* DIRECTIONS *
Copy out the entries exactly, from the first line to the last.

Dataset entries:
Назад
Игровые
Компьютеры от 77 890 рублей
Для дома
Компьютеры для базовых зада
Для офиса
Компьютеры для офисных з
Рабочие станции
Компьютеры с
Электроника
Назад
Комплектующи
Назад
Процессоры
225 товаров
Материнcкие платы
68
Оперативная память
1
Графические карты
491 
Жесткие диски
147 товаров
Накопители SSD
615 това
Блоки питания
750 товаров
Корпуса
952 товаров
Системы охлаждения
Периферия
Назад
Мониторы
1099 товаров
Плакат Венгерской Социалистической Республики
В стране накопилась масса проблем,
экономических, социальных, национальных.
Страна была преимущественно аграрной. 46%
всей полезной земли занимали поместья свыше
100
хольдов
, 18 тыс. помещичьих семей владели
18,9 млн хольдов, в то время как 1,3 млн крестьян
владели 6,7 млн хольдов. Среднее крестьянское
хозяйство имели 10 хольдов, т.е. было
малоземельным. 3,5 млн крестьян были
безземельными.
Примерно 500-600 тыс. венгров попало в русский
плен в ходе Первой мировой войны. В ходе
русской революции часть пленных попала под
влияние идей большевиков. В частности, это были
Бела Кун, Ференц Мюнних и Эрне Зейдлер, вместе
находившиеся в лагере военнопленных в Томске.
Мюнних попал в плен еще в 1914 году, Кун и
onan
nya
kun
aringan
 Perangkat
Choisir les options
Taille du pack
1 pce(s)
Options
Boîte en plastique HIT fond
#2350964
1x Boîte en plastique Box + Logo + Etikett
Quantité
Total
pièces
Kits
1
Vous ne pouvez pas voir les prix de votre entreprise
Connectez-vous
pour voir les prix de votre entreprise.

* COMPLETED EXERCISE *
Назад
Игровые
Компьютеры от 77 890 рублей
Для дома
Компьютеры для базовых зада
Для офиса
Компьютеры для офисных з
Рабочие станции
Компьютеры с
Электроника
Назад
Комплектующи
Назад
Процессоры
225 товаров
Материнcкие платы
68
Оперативная память
1
Графические карты
491 
Жесткие диски
147 товаров
Накопители SSD
615 това
Блоки питания
750 товаров
Корпуса
952 товаров
Системы охлаждения
Периферия
Назад
Мониторы
1099 товаров
Плакат Венгерской Социалистической Республики
В стране накопилась масса проблем,
экономических, социальных, национальных.
Страна была преимущественно аграрной. 46%
всей полезной земли занимали поместья свыше
100
хольдов
, 18 тыс. помещичьих семей владели
18,9 млн хольдов, в то время как 1,3 млн крестьян
владели 6,7 млн хольдов. Среднее крестьянское
хозяйство имели 10 хольдов, т.е. было
малоземельным. 3,5 млн крестьян были
безземельными.
Примерно 500-600 тыс. венгров попало в русский
плен в ходе Первой мировой войны. В ходе
русской революции часть пленных попала под
влияние идей большевиков. В частности, это были
Бела Кун, Ференц Мюнних и Эрне Зейдлер, вместе
находившиеся в лагере военнопленных в Томске.
Мюнних попал в плен еще в 1914 году, Кун и
onan
nya
kun
aringan
 Perangkat
Choisir les options
Taille du pack
1 pce(s)
Options
Boîte en plastique HIT fond
#2350964
1x Boîte en plastique Box + Logo + Etikett
Quantité
Total
pièces
Kits
1
Vous ne pouvez pas voir les prix de votre entreprise
Connectez-vous
pour voir les prix de votre entreprise.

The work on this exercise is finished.